* start GIVEN DATA *
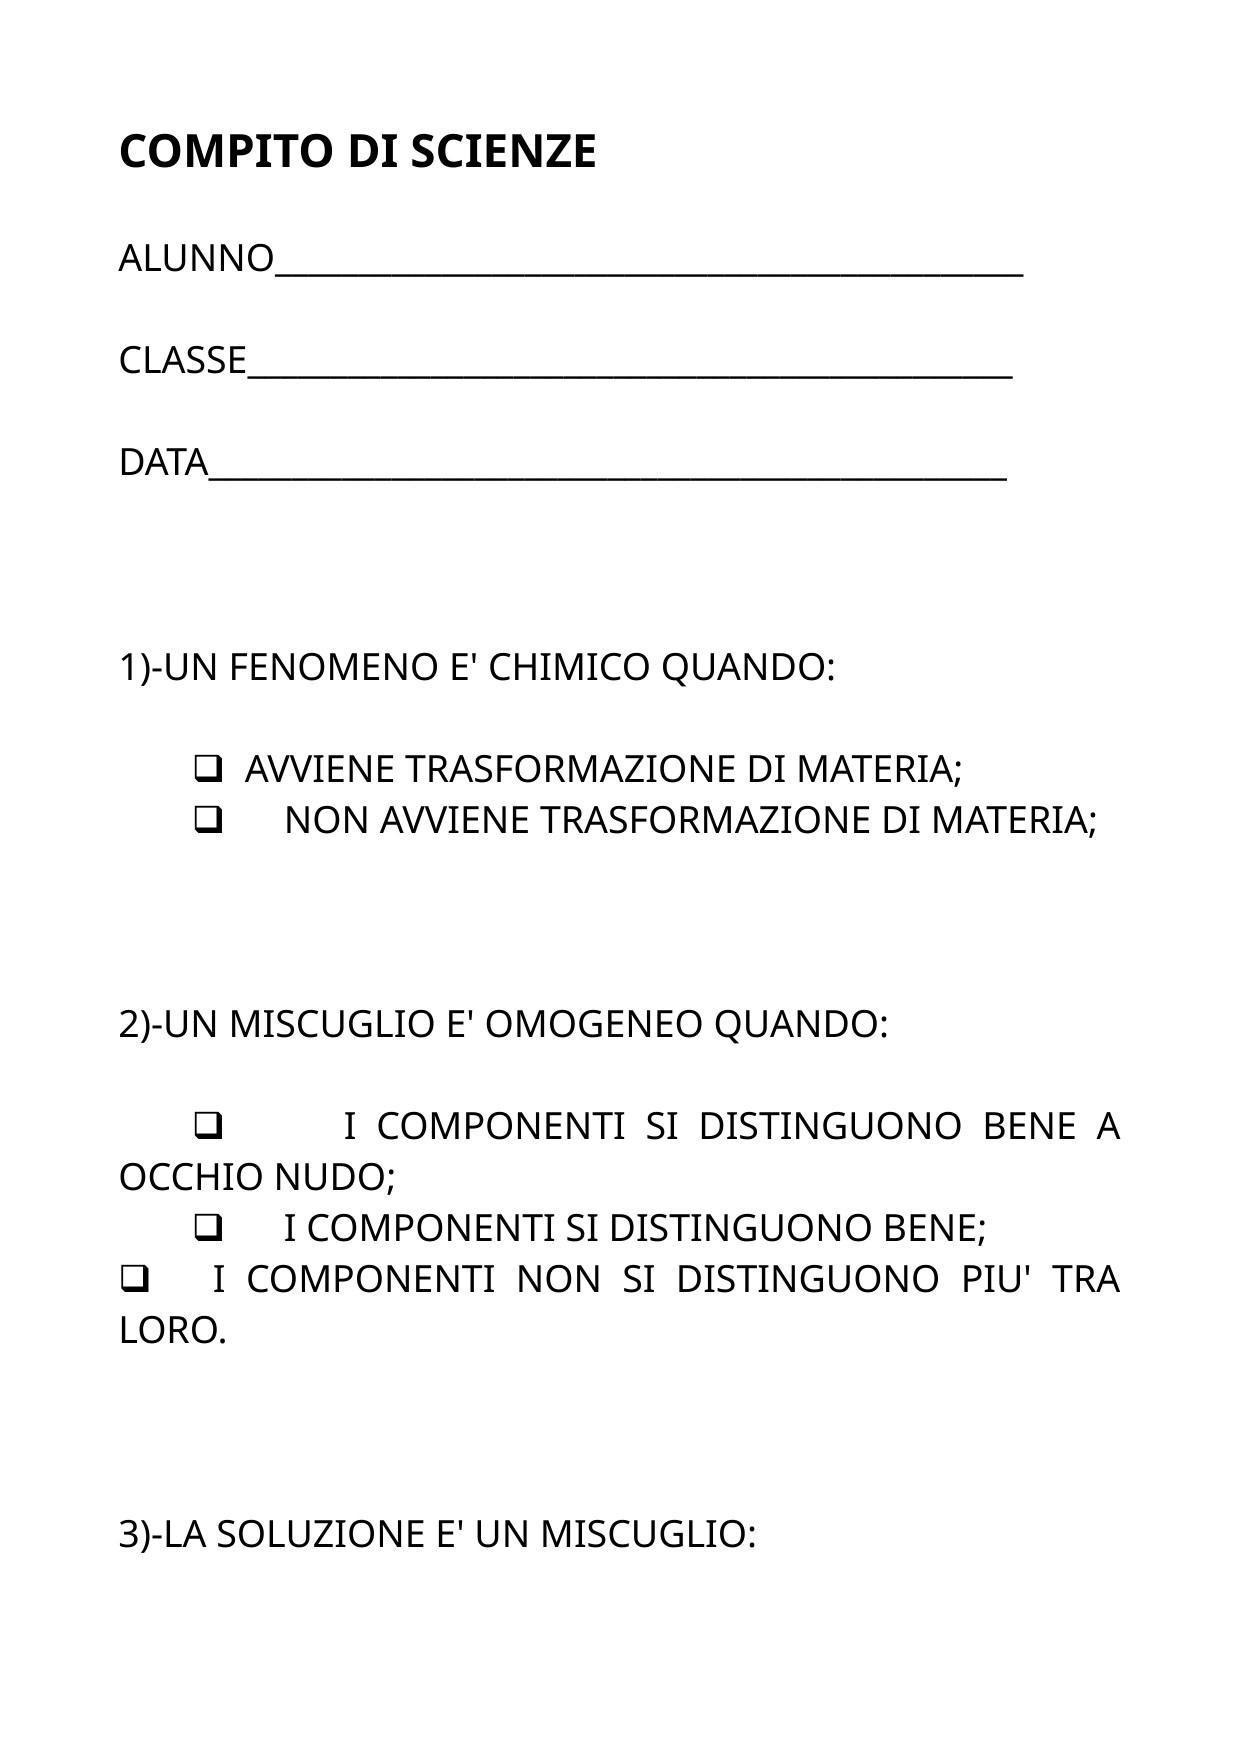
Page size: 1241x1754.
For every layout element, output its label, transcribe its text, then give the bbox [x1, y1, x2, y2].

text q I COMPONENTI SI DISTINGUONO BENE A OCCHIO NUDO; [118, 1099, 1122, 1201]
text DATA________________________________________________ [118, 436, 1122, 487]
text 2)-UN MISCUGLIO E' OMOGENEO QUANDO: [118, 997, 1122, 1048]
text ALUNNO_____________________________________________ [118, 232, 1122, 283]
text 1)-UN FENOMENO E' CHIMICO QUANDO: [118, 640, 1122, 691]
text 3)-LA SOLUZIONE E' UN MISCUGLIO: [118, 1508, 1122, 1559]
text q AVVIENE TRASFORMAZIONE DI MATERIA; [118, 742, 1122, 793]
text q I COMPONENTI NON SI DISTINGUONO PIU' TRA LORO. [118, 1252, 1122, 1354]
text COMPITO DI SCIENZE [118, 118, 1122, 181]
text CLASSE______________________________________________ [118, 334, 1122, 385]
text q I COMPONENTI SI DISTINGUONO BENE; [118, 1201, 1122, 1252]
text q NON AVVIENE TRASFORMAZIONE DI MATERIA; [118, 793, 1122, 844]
* end GIVEN DATA *
* start GIVEN DATA *
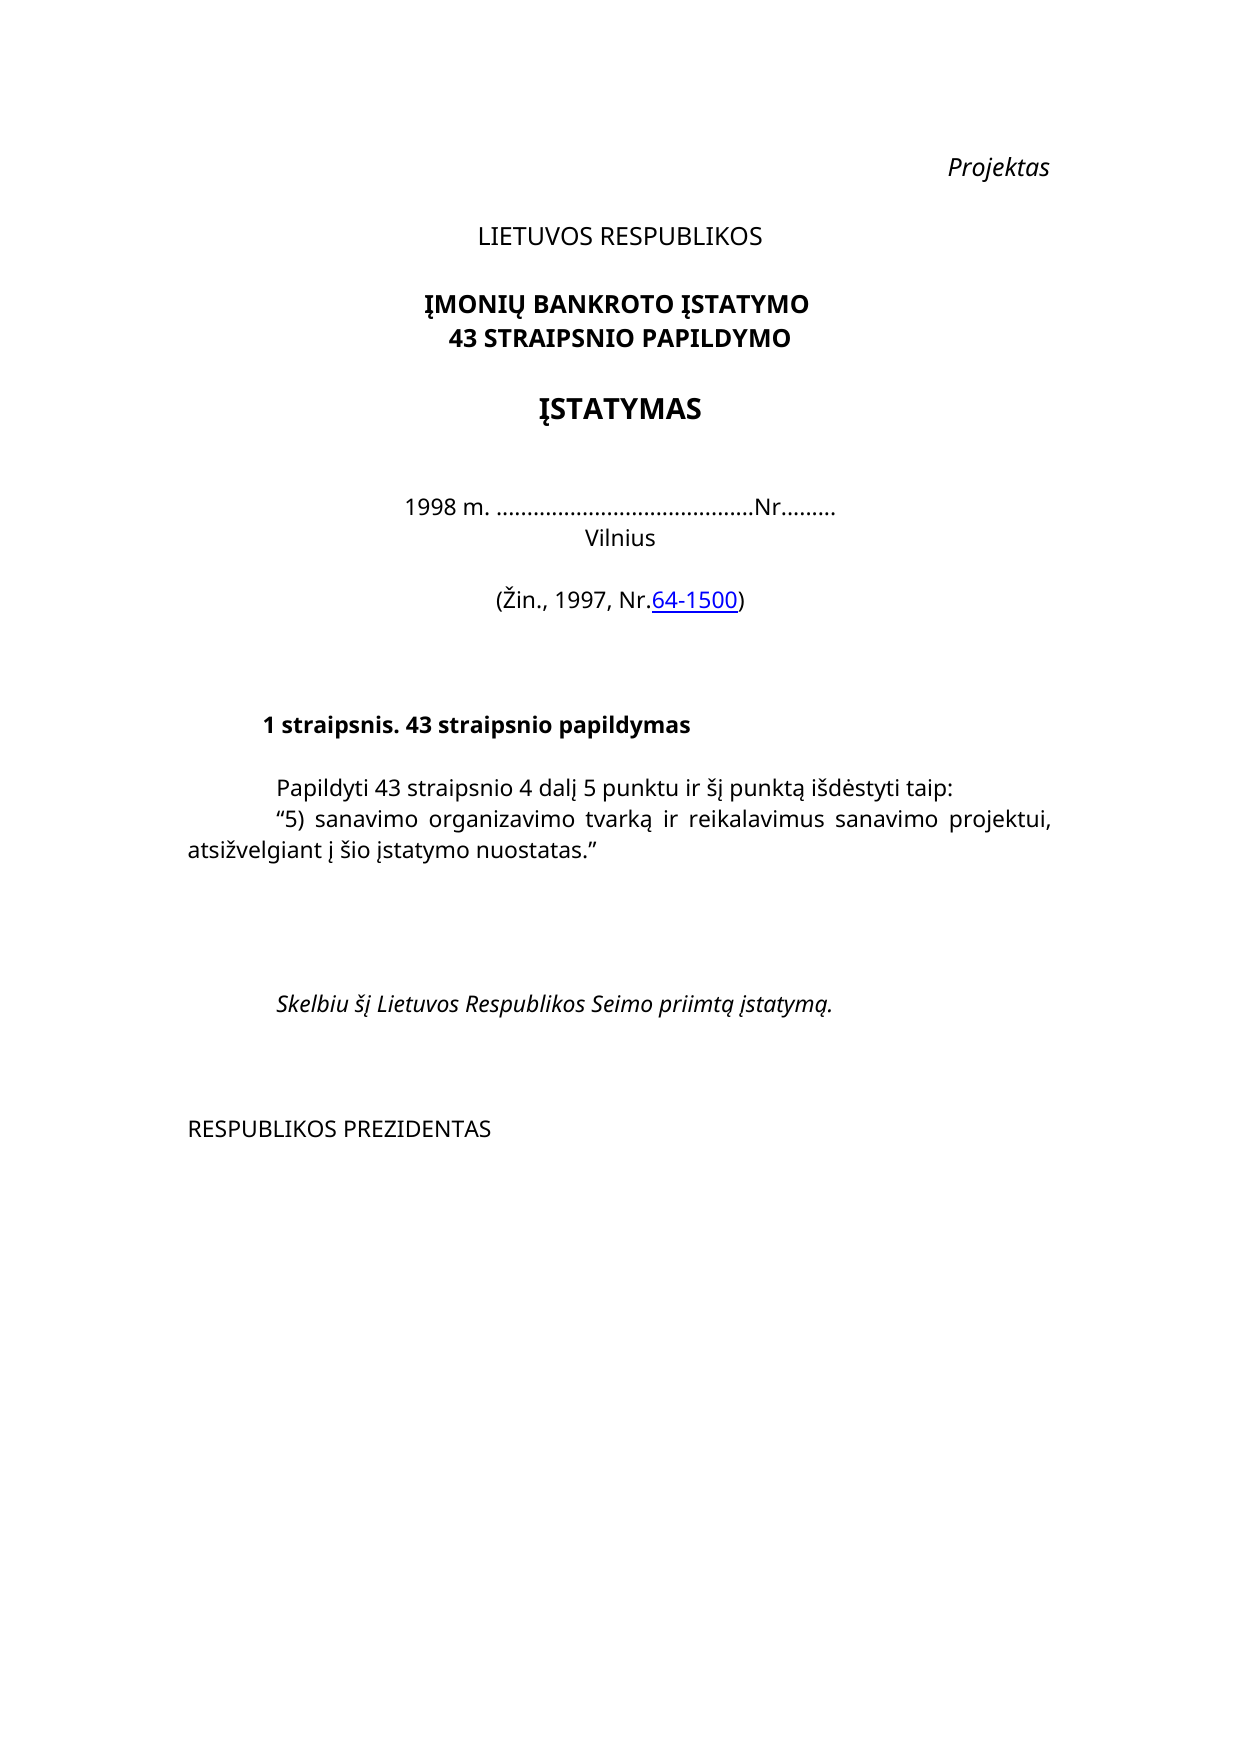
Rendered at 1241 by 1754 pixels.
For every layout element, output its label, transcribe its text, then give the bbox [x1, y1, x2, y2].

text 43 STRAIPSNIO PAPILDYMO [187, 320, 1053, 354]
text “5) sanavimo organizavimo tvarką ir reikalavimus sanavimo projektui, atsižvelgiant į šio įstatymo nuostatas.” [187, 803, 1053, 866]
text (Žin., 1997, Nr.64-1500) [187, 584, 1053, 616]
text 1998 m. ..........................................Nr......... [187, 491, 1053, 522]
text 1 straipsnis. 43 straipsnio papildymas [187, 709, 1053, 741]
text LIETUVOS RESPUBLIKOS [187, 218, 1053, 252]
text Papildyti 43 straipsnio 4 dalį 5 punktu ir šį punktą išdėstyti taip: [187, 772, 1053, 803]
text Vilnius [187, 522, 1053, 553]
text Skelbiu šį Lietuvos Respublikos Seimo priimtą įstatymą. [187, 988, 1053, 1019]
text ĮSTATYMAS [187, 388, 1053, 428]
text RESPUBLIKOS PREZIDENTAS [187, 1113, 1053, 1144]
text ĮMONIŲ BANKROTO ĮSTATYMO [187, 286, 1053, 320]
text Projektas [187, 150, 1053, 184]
* end GIVEN DATA *
* start GIVEN DATA *
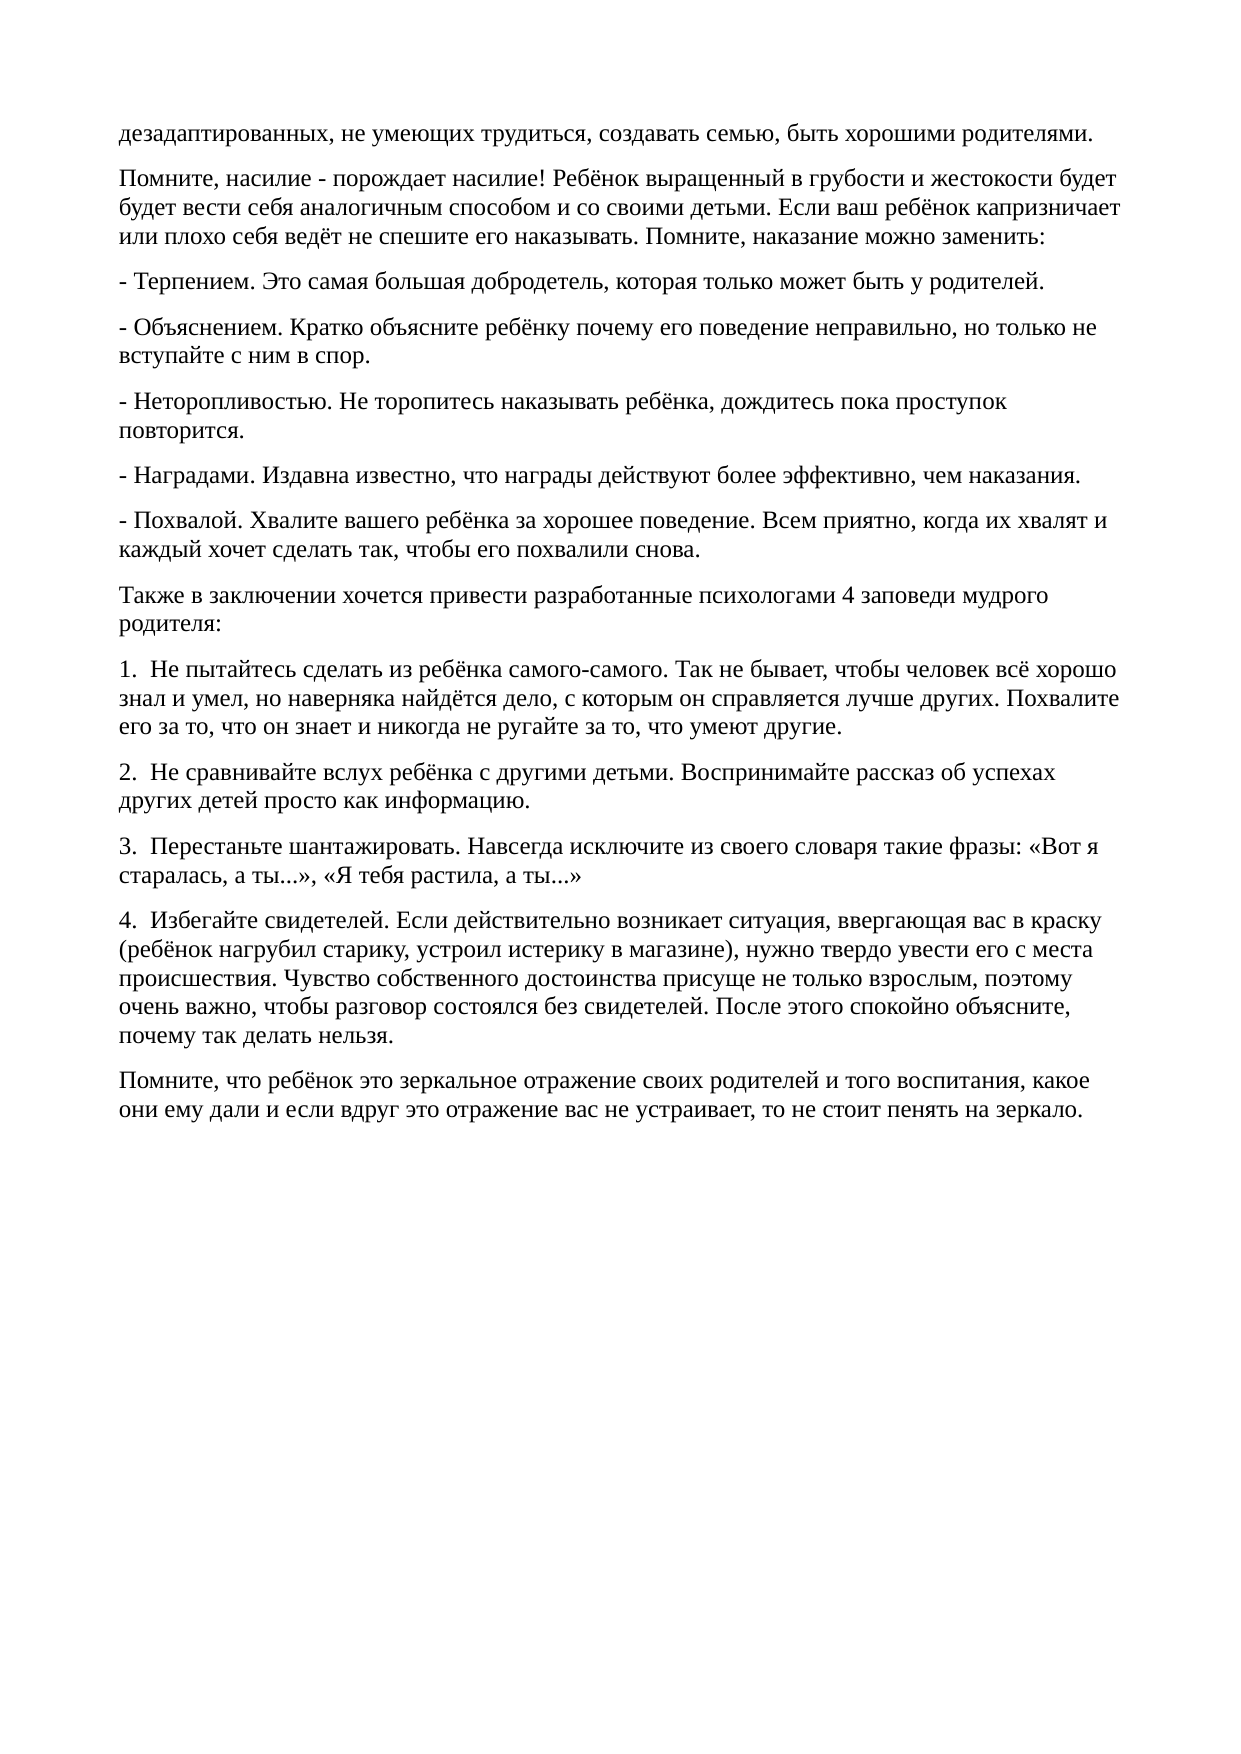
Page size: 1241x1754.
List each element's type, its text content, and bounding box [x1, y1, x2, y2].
* end GIVEN DATA *
* [SHORT TASK]: Substitute "bounding box" for "bbox" in the lines from the one containing "Rendered at 1241 by 1754 pixels." to the one containing "text ĮSTATYMAS [187, 388, 1053, 428]", and return only those lines, otherwise unchanged.

* [RESPONSE TO THE TASK]:
Rendered at 1241 by 1754 pixels.
For every layout element, output its label, transcribe its text, then give the bounding box [x1, y1, x2, y2].

text 43 STRAIPSNIO PAPILDYMO [187, 320, 1053, 354]
text “5) sanavimo organizavimo tvarką ir reikalavimus sanavimo projektui, atsižvelgiant į šio įstatymo nuostatas.” [187, 803, 1053, 866]
text (Žin., 1997, Nr.64-1500) [187, 584, 1053, 616]
text 1998 m. ..........................................Nr......... [187, 491, 1053, 522]
text 1 straipsnis. 43 straipsnio papildymas [187, 709, 1053, 741]
text LIETUVOS RESPUBLIKOS [187, 218, 1053, 252]
text Papildyti 43 straipsnio 4 dalį 5 punktu ir šį punktą išdėstyti taip: [187, 772, 1053, 803]
text Vilnius [187, 522, 1053, 553]
text Skelbiu šį Lietuvos Respublikos Seimo priimtą įstatymą. [187, 988, 1053, 1019]
text ĮSTATYMAS [187, 388, 1053, 428]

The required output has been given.